Michael Federico has spent his years in Dallas making a name for himself not only onstage, but also off. A company member at Kitchen Dog Theater, Federico also wrote the book for the local musical that took the city by storm, On the Eve. The time-traveling show won accolades from critics and audiences alike as it played first at Fair Park’s Magnolia Lounge, and later as part of the 2014 season at Theatre Three.
Now Federico returns home to KDT in The Arsonists. A new translation by Alistair Beaton of Max Frisch’s 1953 play, The Arsonists is an absurdly funny parable about accommodating the very thing that will destroy you. Original music by Jon Schweikhard rounds out the experience, which runs November 7 through December 13 at McKinney Avenue Contemporary.
Federico recently took the time to fill out our survey of serious, fun and sometimes ridiculous questions.
Name: Michael Federico
Role in The Arsonists: Eisenring
Previous work in the DFW area: Mike in Barbecue Apocalypse (KDT), Ralph D in The Motherfucker with the Hat (KDT), Leo in Profanity (Undermain), Andrew in Becky Shaw (KDT), Konstantin in The Seagull (KDT), Ariel in The Pillowman (KDT)
Hometown: I was born in Philadelphia, but I grew up in Plano.
Where you currently reside: East Dallas
First theater role: I played Pat Sajak and emceed my elementary school talent show. Does that count?
First stage show you ever saw: Annie at the Dallas Summer Musicals or Something’s Afoot at Creed Repertory Theatre. I can’t remember which one was first.
Moment you decided to pursue a career in theater: I owe my theatrical career to the Tom Hanks/Meg Ryan classic Joe Versus the Volcano.
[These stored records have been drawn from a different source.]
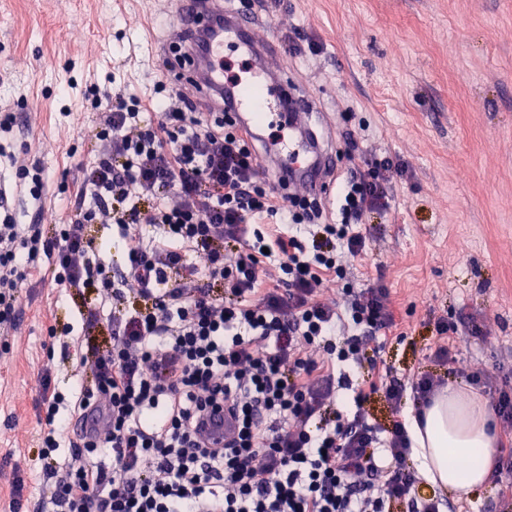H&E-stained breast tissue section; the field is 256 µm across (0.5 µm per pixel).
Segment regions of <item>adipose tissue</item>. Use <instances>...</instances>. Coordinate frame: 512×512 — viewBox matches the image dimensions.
I'll return each instance as SVG.
<instances>
[{"instance_id": "adipose-tissue-1", "label": "adipose tissue", "mask_w": 512, "mask_h": 512, "mask_svg": "<svg viewBox=\"0 0 512 512\" xmlns=\"http://www.w3.org/2000/svg\"><path fill=\"white\" fill-rule=\"evenodd\" d=\"M407 433L427 486L462 495L489 480L495 434L487 403L472 388L448 386L410 416Z\"/></svg>"}]
</instances>
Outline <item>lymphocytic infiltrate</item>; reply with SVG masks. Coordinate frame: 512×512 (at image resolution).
<instances>
[{
    "label": "lymphocytic infiltrate",
    "instance_id": "1",
    "mask_svg": "<svg viewBox=\"0 0 512 512\" xmlns=\"http://www.w3.org/2000/svg\"><path fill=\"white\" fill-rule=\"evenodd\" d=\"M93 106L95 155L68 224L50 235L17 223L0 188V333L17 326L19 289L46 262L65 287L127 290L150 305L113 309L111 351L78 361L90 386L70 397L43 388L41 470L53 491L36 512H390L395 502L442 512L441 499L417 494L405 424L380 430L364 404L379 392L424 406L444 377L372 375L357 387L350 376L396 325L386 289L342 279L366 248V215L391 207L379 169L399 166L369 161L339 183L338 219L325 224L316 199L270 182L226 113L197 111L173 91H118ZM89 224L118 227L119 278ZM217 283L223 295L211 293ZM219 406L238 428L211 448L197 427ZM70 419L89 426L67 437Z\"/></svg>",
    "mask_w": 512,
    "mask_h": 512
}]
</instances>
During my eighth grade year, I was deciding whether or not to take theater in high school. I went to see that movie, and during the scene in which Hanks is dancing on a raft made of luggage while “Come and Go with Me” plays, I was like, “I’m going to take theater in high school, and I’m going to be an actor.” Always a good idea to make major life decisions at 14.
Most challenging role you’ve played: Konstantin in The Seagull
Special skills: Singing ’80s-style metal. Growing a beard quickly.
Something you’re REALLY bad at: Cooking
Current pop culture obsession: The return of Twin Peaks
Last book you read: If on a winter’s night a traveler by Italo Calvino
Favorite movie(s): Back to the Future
Favorite musician(s): Sigur Ros, Mogwai, Pixies, Pavement, New Order, Led Zeppelin
Favorite song: “Ceremony” by New Order
Dream role: Bottom in A Midsummer Night’s Dream
Favorite play(s): Travesties by Tom Stoppard, A Midsummer Night’s Dream, The Seagull, The Threepenny Opera, Cloud Nine by Caryl Churchill, On the Verge by Eric Overmyer
Favorite musical(s): Into the Woods, Assassins, Hedwig and the Angry Inch, Little Shop of Horrors
Favorite actors/actresses: Frances McDormand, Julianne Moore, Tina Fey, Stanley Tucci, Brian Cox, and basically the entire cast of Party Down
Favorite food: Fried chicken (preferably from Babe’s)
Must-see TV show(s): Broad City, Mad Men, Parks and Recreation, Doctor Who, Veronica Mars, Breaking Bad, Gotham, Twin Peaks, The Office (BBC), Sports Night, Slings and Arrows, Party Down
Something most people don’t know about you: I am terrified of crocodiles.
Place in the world you’d most like to visit: Iceland
Pre-show warm-up: I usually drink a 32-ounce Coke, listen to show-related music and then do the Kitchen Dog group warm-up.
Favorite part about your current role: It’s fun to play someone who is amoral.
Most challenging part about your current role: I think Eisenring is always a few steps ahead of everyone else, so trying to keep up with the crazy jumps in his thought process can be a challenge.
Most embarrassing onstage mishap: Opening night of Charm at Kitchen Dog, a prop that plays a huge part in the end of the show got stuck in a weird pocket-within-a-pocket of my pants and I couldn’t get it out. I tried for what felt like three hours. The playwright was in the house.
Finally, I just grabbed another random prop that was in my other pocket. Luckily, I was on stage with John Flores and Jeffrey Schmidt and they totally went with it, changed the scene on the fly, and somehow made it work.
Career you’d have if you weren’t in theater: I’d like to say superstar point guard for the Dallas Mavericks, but I’ll go with English professor.
Favorite post-show spot: Lakewood Landing
Favorite thing about Dallas-Fort Worth: Most of my favorite people live here. And the Mavs.
Most memorable theater moment: Opening night of On the Eve at the Magnolia Lounge.